In the remembrance of the victims of the shootings, the people of Georgia conducted a Community Remembrance Day to acknowledge the one year anniversary of this tragedy. Around 200 people gathered on March 12 around the city’s memorial to remember the shooting and to stand in solidarity with those who were forced into sexual slavery during WWII.
“We wanted to leave the actual day, March 16, as a quieter day of reflection… We wanted to provide space for the families to grieve in whatever way they wanted to,” said Phi Nguyen, the executive director for Asian Americans Advancing Justice in Atlanta.
One of the co-founders of Stop AAPI Hate, Cynthia Choi, has responded to an interview from The New York Times regarding violence against Asian Americans and Pacific Islanders in the United States:
What goals did you have for Stop AAPI Hate, and what have you been able to document?

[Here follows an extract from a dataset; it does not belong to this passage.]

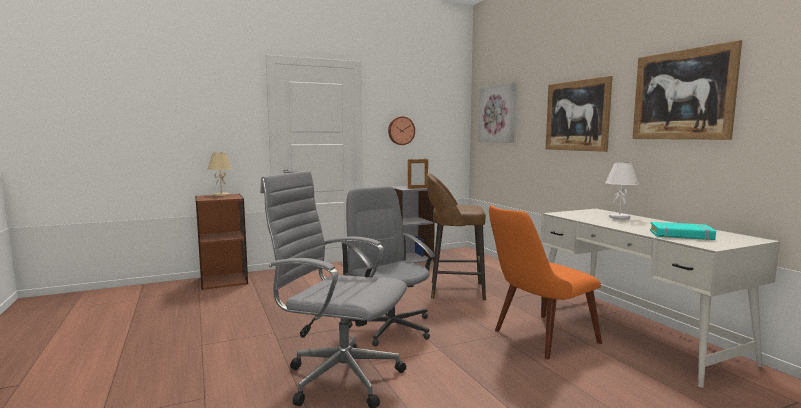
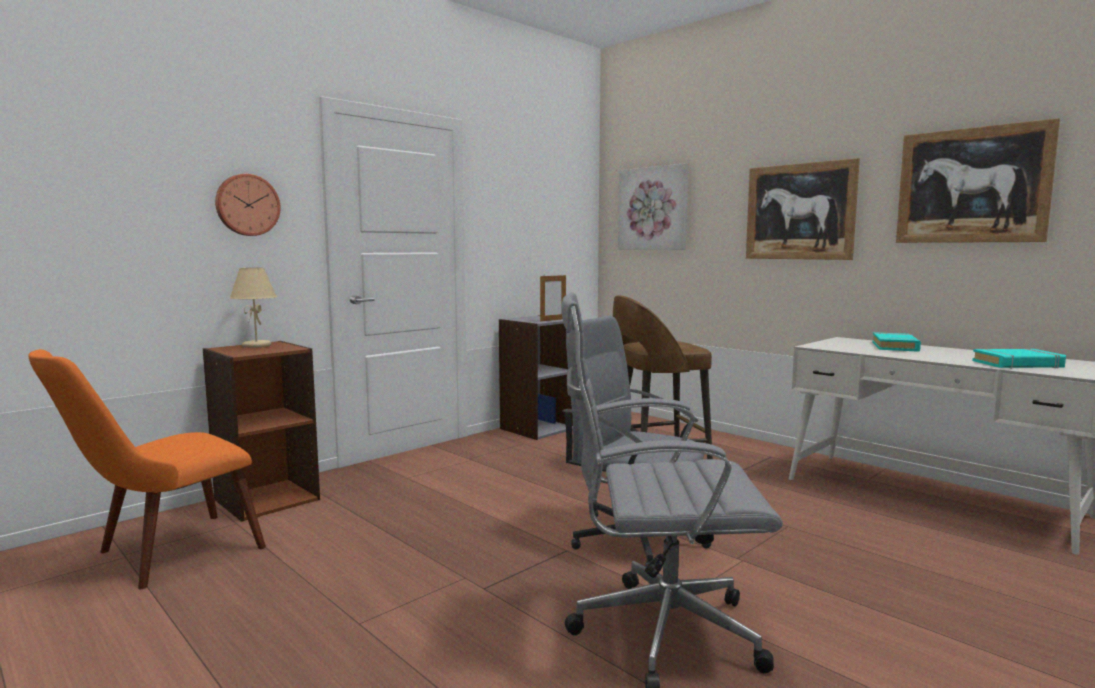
camera: 20 degrees left, 0 degrees up
wall clock [388,116,415,145] -> wall clock moved to [215,174,281,236]
orange chair [489,205,602,359] -> orange chair moved to [28,349,266,589]
white table lamp [605,162,639,219] -> turquoise book [872,332,921,352]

We set out to understand the nature of the hate, who was being affected, and where this was occurring. Between March 2020 and September 2021, more than 10,300 incidents of hate against Asian and Pacific Islanders across the U.S. have been reported on the site. Our most recent national report showed that there is a sustained high number of racist attacks against Asian Americans.
What does Stop AAPI Hate do that’s different from other anti-hate groups?
There are other sites that track hate, but we are the only ones tracking Covid 19-related hate and discrimination against our community, which is why we started at the beginning of the pandemic, when our community was being blamed and attacked.
Other than collecting and reporting cases, how are you responding to the surge of incidents?
We are developing policy solutions and recommendations based on our data and engaging with legislation and policymakers at the local, state and national levels. We are trying to hold the government accountable and to respond to the rise in anti-Asian hate by making investments in violence prevention initiatives and seeing that survivors and victims get support.
What are some of the obstacles?
The obstacles for me are when there is a reaction to a problem as opposed to really understanding what the root causes are. Because our community has suffered so much and has felt unseen and ignored for too long, there has been a tendency to seek ineffective Band-Aid solutions. That gets in the way of holistic and meaningful solutions that will take time and resources. There are no quick fixes or a single piece of legislation that will address structural racism. We need a holistic approach that addresses the needs of victims and survivors, violence prevention and to invest in our education system.